Brain Cancer Project

In the United States, more than 100,000 people, including over 20,000 children, have malignant brain cancer, and every year, 25,000 people are newly diagnosed with the disease. Glioblastoma accounts for 30% of malignant brain tumors and is the one that has the worst prognosis: only 3% of treated patients survive 5 years. Despite all efforts, no significant advancements have been made in the past 30 years and the diagnosis of glioblastoma remains a death sentence.

Treatment options for glioblastoma are limited. Surgery is the primary choice of treatment, but patient survival increases by only 6-12 months. This is because cancer stem cells that cannot be removed surgically regenerate into larger and more aggressive tumors. Therefore, post-surgical chemotherapy is critical. However, most chemotherapeutics fail to eradicate the tumor cells because they penetrate only poorly across the blood-brain barrier into the brain.

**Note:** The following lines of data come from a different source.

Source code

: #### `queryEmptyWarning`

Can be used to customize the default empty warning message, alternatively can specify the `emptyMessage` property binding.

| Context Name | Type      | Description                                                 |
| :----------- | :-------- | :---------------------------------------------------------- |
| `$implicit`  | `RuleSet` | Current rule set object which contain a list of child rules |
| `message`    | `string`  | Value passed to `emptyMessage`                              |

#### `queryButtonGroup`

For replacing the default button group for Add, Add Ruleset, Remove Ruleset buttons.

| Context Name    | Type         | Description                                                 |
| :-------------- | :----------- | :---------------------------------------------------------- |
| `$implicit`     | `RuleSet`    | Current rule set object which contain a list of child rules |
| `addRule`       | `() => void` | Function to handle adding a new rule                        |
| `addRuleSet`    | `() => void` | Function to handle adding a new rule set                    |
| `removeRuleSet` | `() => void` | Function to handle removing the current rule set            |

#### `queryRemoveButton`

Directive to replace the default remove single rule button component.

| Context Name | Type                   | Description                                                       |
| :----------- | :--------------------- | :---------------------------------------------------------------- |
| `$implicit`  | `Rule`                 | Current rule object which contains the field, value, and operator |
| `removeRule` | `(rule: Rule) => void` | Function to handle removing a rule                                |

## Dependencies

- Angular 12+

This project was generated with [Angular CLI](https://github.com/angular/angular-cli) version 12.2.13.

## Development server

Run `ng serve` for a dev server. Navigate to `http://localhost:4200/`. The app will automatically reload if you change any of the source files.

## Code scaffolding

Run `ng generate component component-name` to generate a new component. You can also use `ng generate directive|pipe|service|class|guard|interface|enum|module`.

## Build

The main problem for successful drug delivery into the brain and tumor tissue is a group of transporters at the blood-brain and blood-tumor barriers. Recent studies indicate that two of these transporters, P-glycoprotein and BCRP, work together as a “gatekeeper team” and limit chemotherapeutics from entering the brain and reaching the tumor tissue.

To overcome this clinical obstacle, we focus on targeting a signaling mechanism to turn off both P-glycoprotein and BCRP and are currently testing this strategy. Our approach can potentially help increase brain uptake of chemotherapeutics, which is an important step towards improving chemotherapy of brain tumors in general and glioblastoma in particular.